Editor Evan Haga Introduces the November 2013 Issue

Sound Art with John Zorn

Typically, this space is where I explain the issue’s theme or deconstruct some overarching idea that threads through its features. Tootie Heath, Gerald Cleaver, Steve Gadd, Billy Hart, Lenny White: In case you just picked up JT in the hippest waiting room ever, this is the November drum issue. For this column, I’d like to take a detour and simply discuss a fantastic day of music. It’s up to you to draw the connections to the magazine in your hands; I can’t really do it because the event I’m referring to was so distinctive.

On Saturday, Sept. 28, John Zorn continued his ongoing 60th-birthday activities with a 10-plus-hour program that moved throughout the Metropolitan Museum of Art in Manhattan.
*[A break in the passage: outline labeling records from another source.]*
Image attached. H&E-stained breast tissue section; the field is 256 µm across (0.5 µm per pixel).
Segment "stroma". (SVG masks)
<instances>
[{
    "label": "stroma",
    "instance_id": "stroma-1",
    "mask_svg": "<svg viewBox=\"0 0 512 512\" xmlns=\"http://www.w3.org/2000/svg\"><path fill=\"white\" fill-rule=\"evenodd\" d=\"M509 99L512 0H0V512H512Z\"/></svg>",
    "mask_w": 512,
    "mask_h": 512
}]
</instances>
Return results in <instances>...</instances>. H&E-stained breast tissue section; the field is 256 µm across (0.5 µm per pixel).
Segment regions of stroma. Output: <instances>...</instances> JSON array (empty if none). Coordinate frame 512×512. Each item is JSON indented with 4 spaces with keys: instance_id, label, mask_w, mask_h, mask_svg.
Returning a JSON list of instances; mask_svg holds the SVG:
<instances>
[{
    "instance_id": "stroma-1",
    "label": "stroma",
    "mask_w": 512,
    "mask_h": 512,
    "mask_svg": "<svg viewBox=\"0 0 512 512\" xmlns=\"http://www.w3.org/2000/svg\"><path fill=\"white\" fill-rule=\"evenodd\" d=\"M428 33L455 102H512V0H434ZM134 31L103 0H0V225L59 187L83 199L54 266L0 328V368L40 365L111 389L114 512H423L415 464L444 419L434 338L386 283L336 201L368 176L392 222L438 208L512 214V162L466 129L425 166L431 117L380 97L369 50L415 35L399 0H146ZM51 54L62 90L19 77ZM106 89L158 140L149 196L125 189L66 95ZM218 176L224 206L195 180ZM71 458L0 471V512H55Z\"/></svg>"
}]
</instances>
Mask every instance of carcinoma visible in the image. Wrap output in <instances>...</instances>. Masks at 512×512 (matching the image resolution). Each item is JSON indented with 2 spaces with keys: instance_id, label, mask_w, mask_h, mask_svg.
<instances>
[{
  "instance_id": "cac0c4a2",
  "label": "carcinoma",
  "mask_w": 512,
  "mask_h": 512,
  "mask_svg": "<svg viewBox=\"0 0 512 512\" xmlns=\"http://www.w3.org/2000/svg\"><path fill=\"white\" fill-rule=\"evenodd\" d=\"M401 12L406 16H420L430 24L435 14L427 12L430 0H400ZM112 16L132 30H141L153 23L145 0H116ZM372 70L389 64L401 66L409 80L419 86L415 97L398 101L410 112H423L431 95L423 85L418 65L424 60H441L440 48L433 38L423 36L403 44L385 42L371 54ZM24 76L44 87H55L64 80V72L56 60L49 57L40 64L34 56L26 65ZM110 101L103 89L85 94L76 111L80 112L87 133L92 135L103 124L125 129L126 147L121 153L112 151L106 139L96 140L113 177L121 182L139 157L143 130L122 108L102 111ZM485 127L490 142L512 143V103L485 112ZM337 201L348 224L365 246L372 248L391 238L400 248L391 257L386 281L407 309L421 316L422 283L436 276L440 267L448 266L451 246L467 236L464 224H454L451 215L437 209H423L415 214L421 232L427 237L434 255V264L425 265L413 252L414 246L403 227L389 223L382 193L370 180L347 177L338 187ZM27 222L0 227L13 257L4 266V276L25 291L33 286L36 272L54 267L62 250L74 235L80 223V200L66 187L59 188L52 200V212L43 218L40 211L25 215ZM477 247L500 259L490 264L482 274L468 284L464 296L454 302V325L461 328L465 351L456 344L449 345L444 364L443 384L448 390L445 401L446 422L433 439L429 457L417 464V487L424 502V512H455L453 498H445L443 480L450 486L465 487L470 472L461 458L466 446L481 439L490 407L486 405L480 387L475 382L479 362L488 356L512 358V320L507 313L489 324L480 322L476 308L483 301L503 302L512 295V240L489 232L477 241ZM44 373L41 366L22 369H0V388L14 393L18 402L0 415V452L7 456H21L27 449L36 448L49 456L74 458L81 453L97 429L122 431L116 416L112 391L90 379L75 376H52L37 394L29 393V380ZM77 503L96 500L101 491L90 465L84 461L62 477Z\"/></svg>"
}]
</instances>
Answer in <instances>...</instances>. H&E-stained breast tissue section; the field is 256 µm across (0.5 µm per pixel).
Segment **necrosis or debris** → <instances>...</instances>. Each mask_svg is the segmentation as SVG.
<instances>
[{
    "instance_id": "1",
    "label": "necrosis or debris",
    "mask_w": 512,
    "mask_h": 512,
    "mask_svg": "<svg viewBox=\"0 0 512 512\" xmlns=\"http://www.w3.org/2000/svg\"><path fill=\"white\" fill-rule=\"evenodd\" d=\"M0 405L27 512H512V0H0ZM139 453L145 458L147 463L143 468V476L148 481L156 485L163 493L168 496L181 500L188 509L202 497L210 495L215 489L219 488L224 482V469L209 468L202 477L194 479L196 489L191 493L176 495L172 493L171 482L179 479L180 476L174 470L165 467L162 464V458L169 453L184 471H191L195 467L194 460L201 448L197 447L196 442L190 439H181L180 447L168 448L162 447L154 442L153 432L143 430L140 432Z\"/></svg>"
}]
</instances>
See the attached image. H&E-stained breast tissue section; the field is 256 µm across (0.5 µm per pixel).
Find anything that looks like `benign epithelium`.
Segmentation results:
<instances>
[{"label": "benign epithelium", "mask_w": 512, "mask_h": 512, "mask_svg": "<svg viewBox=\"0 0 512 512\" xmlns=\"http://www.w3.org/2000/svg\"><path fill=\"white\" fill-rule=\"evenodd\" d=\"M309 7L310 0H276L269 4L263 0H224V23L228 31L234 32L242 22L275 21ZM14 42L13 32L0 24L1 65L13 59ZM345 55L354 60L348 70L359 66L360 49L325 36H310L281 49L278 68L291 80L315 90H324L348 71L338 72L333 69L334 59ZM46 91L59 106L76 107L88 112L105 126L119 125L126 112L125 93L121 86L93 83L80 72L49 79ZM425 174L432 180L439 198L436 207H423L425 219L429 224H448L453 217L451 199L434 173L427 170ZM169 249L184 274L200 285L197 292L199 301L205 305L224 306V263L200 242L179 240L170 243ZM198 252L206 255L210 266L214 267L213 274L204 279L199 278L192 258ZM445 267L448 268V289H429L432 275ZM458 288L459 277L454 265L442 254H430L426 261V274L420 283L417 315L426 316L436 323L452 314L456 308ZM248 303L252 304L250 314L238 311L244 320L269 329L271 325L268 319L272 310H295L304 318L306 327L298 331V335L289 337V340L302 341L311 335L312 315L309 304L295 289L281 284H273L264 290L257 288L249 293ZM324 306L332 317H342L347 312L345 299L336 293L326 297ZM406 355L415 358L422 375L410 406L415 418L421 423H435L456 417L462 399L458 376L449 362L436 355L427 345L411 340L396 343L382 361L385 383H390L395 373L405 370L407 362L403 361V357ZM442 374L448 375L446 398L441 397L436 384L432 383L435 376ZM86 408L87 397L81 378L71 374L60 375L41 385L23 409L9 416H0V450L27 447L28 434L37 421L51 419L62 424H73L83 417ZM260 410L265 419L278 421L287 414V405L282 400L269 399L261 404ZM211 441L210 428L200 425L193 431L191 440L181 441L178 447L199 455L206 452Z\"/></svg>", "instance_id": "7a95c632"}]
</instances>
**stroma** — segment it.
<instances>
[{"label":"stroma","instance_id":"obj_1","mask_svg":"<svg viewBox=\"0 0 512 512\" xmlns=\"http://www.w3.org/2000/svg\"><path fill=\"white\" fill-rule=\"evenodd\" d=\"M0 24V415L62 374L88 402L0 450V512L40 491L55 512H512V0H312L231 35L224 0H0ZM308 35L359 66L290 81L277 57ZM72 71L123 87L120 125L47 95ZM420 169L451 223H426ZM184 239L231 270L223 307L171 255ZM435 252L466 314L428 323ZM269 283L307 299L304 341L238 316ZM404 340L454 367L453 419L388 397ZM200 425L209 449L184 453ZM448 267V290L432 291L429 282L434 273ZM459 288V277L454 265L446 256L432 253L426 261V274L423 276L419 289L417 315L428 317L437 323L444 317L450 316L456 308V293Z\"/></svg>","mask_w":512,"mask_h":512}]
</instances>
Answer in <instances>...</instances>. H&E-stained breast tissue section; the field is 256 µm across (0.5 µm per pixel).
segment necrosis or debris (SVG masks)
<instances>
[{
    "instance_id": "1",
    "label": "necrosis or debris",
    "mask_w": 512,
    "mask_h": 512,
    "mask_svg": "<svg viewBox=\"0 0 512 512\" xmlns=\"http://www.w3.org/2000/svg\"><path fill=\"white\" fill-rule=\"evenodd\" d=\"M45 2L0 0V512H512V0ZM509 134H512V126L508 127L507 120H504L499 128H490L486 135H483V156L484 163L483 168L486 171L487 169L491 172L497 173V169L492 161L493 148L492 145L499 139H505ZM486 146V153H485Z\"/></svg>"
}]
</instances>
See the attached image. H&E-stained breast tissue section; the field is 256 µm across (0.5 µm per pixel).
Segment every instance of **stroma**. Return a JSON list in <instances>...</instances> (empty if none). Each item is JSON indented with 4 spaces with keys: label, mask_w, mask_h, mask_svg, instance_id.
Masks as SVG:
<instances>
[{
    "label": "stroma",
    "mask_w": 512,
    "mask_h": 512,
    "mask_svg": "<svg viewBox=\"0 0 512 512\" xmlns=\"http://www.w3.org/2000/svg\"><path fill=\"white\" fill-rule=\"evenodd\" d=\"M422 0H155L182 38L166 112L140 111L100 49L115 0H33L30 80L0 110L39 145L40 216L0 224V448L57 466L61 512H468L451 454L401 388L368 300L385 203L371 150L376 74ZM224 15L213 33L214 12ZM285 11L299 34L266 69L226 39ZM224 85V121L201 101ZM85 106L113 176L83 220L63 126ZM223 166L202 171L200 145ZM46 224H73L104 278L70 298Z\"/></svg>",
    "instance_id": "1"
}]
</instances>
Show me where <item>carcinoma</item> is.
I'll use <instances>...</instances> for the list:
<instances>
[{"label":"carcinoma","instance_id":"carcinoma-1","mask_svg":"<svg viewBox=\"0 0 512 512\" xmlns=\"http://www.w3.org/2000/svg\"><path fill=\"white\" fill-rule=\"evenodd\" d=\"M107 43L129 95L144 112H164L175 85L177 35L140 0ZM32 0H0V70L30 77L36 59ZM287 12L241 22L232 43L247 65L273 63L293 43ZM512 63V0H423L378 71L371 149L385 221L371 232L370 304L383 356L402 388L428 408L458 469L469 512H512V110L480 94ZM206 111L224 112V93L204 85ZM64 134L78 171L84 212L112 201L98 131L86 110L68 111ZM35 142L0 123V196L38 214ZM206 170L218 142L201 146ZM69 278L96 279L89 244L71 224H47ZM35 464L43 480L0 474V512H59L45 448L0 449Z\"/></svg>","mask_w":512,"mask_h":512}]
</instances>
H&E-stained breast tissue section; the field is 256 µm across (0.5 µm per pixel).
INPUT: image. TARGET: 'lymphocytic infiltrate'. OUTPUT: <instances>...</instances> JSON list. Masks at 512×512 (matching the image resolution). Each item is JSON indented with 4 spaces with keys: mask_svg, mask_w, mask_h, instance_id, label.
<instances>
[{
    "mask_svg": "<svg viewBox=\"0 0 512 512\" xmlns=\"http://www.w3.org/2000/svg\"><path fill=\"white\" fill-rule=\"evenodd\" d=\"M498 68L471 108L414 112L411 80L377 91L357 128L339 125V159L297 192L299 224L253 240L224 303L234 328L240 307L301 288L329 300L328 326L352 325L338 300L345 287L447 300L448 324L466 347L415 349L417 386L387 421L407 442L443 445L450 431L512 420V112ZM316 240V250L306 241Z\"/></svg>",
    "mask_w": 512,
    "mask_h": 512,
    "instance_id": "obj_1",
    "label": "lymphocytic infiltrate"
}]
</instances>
Zorn is no stranger to marathons, but there was something particularly ambitious and beautiful about this Met run. It strengthened his reputation as a composer of mighty range and a cultural lodestar of New York.

Starting around 10 a.m. with a trumpet fanfare that pressed consonance against chaos in the man’s trademark fashion, “Zorn at the Met” was organized and enthusiastically attended. Guides armed with programs and matching T-shirts led fans to concerts that began at the top of each hour in sharply chosen locations throughout the museum; Zorn mostly just followed along, absorbing the music but deflecting the admiration toward the artists performing his scores.

At the Temple of Dendur, guitarist Bill Frisell, harpist Carol Emanuel and Kenny Wollesen (on vibraphone) interpreted Zorn’s Gnostic Preludes, which relish melody like some hybrid of contemporary chamber music and midcentury instrumental pop. Surrounded by Assyrian art, cellist Erik Friedlander brandished his guitaristic pizzicato technique and bowed masterfully through Masada material. At 2 p.m., for a crowd that spread well beyond the sightlines, Zorn himself offered 20 minutes of tireless free improvisation alongside drummer Milford Graves. The backdrop was a giant Pollock canvas, part of the museum’s regular collection. It was an audio-visual hookup even the wealthiest arena-trotting rock act couldn’t beat.